EXERCISE DESCRIPTION:
Scan the records below for the line with "left hip: (499, 1114, -6)" and the line with "left ankle: (985, 1667, 18)". Repeat those two lines and every line between them exactly, and nothing else.

══ ENTRIES SHOWN

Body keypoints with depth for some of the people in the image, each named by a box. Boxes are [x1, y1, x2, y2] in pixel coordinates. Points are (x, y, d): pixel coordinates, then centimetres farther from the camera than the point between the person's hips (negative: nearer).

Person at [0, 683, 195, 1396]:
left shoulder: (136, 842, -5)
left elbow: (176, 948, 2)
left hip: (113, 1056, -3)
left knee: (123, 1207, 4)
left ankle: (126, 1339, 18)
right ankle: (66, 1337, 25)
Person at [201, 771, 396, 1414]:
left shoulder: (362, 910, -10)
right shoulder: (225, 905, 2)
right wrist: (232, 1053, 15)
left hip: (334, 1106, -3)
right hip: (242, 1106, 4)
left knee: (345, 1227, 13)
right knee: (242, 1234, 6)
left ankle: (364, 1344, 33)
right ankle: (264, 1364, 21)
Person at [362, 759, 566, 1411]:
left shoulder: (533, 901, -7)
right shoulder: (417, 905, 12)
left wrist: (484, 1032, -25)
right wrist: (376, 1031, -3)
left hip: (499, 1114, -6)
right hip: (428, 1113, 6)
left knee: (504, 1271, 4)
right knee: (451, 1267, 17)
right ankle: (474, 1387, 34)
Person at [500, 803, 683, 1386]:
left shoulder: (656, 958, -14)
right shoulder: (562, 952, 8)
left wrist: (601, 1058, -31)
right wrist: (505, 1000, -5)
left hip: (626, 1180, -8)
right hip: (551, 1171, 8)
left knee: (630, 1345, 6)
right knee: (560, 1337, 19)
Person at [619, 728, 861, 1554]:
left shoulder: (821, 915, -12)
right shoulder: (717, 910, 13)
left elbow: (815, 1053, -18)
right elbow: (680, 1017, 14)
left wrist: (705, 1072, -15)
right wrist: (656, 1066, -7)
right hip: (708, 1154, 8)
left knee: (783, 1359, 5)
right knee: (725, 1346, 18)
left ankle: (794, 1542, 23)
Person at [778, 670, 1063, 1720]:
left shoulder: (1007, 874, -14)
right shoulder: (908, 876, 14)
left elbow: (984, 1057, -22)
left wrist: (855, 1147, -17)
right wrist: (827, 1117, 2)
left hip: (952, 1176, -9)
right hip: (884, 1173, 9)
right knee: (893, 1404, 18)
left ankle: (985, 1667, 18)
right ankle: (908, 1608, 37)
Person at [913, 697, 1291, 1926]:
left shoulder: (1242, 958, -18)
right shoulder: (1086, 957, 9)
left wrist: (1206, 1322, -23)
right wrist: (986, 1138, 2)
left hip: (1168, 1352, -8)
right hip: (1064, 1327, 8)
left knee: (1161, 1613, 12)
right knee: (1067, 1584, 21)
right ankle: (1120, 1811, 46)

════

OUTPUT FOR THIS TASK:
left hip: (499, 1114, -6)
right hip: (428, 1113, 6)
left knee: (504, 1271, 4)
right knee: (451, 1267, 17)
right ankle: (474, 1387, 34)
Person at [500, 803, 683, 1386]:
left shoulder: (656, 958, -14)
right shoulder: (562, 952, 8)
left wrist: (601, 1058, -31)
right wrist: (505, 1000, -5)
left hip: (626, 1180, -8)
right hip: (551, 1171, 8)
left knee: (630, 1345, 6)
right knee: (560, 1337, 19)
Person at [619, 728, 861, 1554]:
left shoulder: (821, 915, -12)
right shoulder: (717, 910, 13)
left elbow: (815, 1053, -18)
right elbow: (680, 1017, 14)
left wrist: (705, 1072, -15)
right wrist: (656, 1066, -7)
right hip: (708, 1154, 8)
left knee: (783, 1359, 5)
right knee: (725, 1346, 18)
left ankle: (794, 1542, 23)
Person at [778, 670, 1063, 1720]:
left shoulder: (1007, 874, -14)
right shoulder: (908, 876, 14)
left elbow: (984, 1057, -22)
left wrist: (855, 1147, -17)
right wrist: (827, 1117, 2)
left hip: (952, 1176, -9)
right hip: (884, 1173, 9)
right knee: (893, 1404, 18)
left ankle: (985, 1667, 18)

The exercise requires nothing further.